As a probationer, the officer said, "You take orders, keep your mouth shut and do your job. You don't shoot the breeze that much."

Friends said Solis talked about his new job with a deep sense of pride. He regularly wore a "city of Los Angeles" cap and told friends he had found a way to serve others like he had in the Marines.

"I thought that was what he was going to do for the rest of his life," said a friend who met him through fellow Marines.

Solis was an easygoing bachelor, they said. His wide smile and easy charm made for quick conversation whenever he went clubbing.

Thrust onto a different path

Solis was clubbing in downtown Pomona in the early morning hours of March 13 when he encountered Salome Rodriguez Jr., a 23-year-old truck driver and onetime Catholic missionary.

Solis and Rodriguez got into some type of dispute, though police have not said what it was over. There was a "physical altercation" before Solis chased Rodriguez on foot and fired several bullets at Rodriguez, according to court documents.

A medical professional who treated Rodriguez but was not authorized to speak publicly said he was shot at least five times: twice in the abdomen, twice in the leg and once in the lower neck.

Solis didn't show up for work on March 14, Smith said.

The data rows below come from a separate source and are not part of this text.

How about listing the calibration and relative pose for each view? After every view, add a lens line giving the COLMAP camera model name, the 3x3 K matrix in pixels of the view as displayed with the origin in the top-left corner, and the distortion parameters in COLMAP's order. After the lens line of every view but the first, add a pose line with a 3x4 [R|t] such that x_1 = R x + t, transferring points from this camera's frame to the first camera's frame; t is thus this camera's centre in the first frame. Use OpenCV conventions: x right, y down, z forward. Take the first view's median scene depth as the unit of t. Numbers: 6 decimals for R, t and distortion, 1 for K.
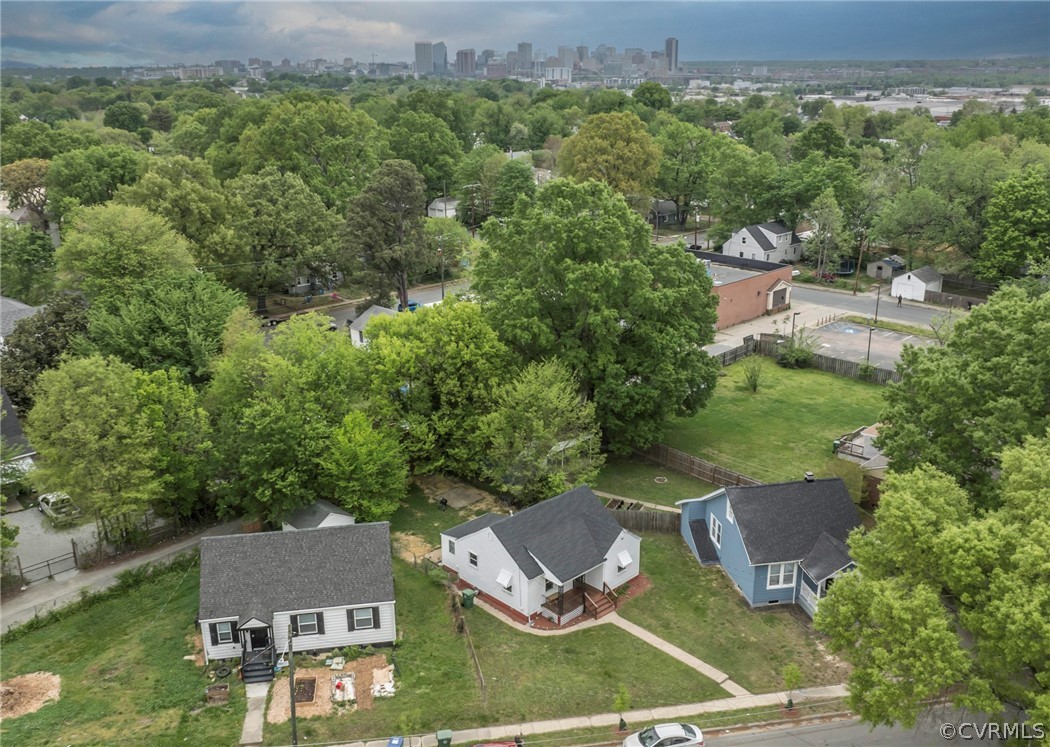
lens RADIAL K [[885.2, 0, 456.2], [0, 885.2, 374.3], [0, 0, 1]] dist [0.001395, 0.001468]
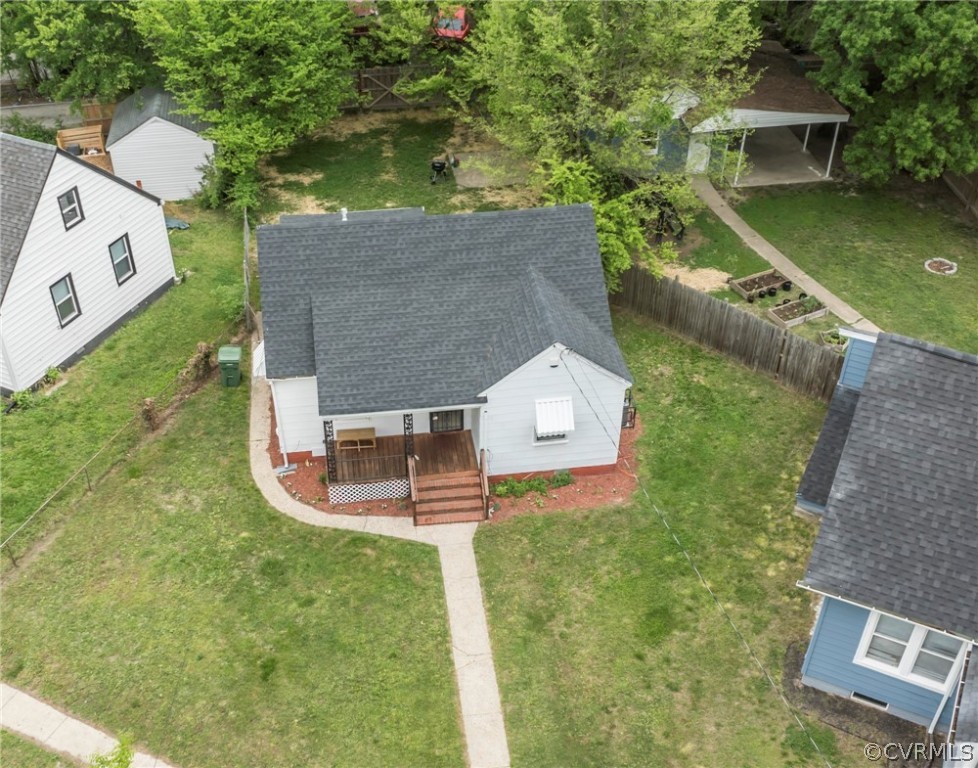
lens RADIAL K [[1047.9, 0, 448.8], [0, 1047.9, 385.8], [0, 0, 1]] dist [0.013761, -0.008490]
pose [[0.837851, 0.354566, -0.415076, 0.350199], [-0.182303, 0.898436, 0.399474, 0.024369], [0.514559, -0.259030, 0.817394, 0.632713]]
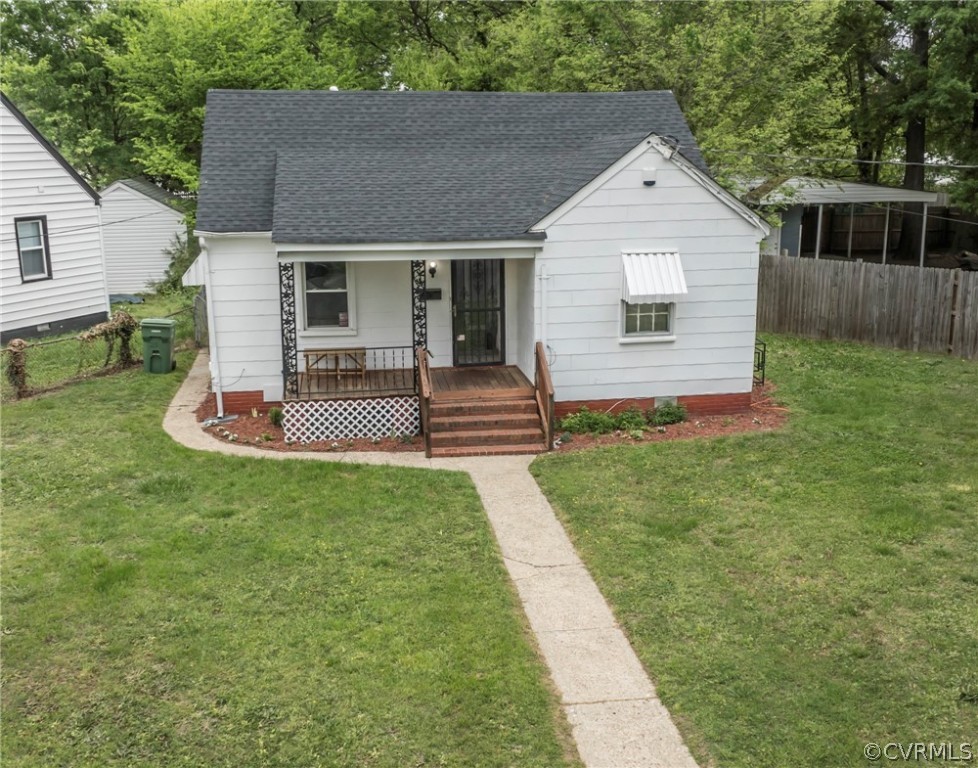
lens RADIAL K [[1015.0, 0, 493.5], [0, 1015.0, 384.1], [0, 0, 1]] dist [-0.000254, -0.002811]
pose [[0.855760, 0.145232, -0.496571, 0.306567], [-0.178295, 0.983783, -0.019536, 0.260948], [0.485681, 0.105254, 0.867776, 0.773526]]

That night, the Pomona Police Department announced he was a "person of interest" in the fatal shooting of Rodriguez.

Solis' driver's license photograph — showing a clean-shaven man with a barrel-like nose and manicured eyebrows — was plastered across the news as officials alerted the public to look out for his car: a gray or silver Volkswagen Jetta.

But by then, authorities now say, he was probably in Mexico.

After the shooting, he called his father, Victor Solis, who promptly left his Lancaster home to pick him up and take him to El Paso, according to a sworn affidavit. Victor Solis is in federal custody on charges that he lied to investigators.

Solis' Jetta was found March 15 just five blocks from the shooting scene.

Garriola said Mexico is familiar territory for Solis: He speaks Spanish and had visited the country regularly. It would be easy, he said, for Solis to slip away there.

"We'll see how well he planned his escape," Garriola said.

The twists and turns of the case have left Rodriguez's family stunned.

"He took care of us, watched over us," Brian Rodriguez said about his late brother. "No one can take his place, ever."

On Friday before praying the rosary, his mother, Lidia Rodriguez, said she takes solace in the promises by Pomona detectives that her son's alleged killer will be caught.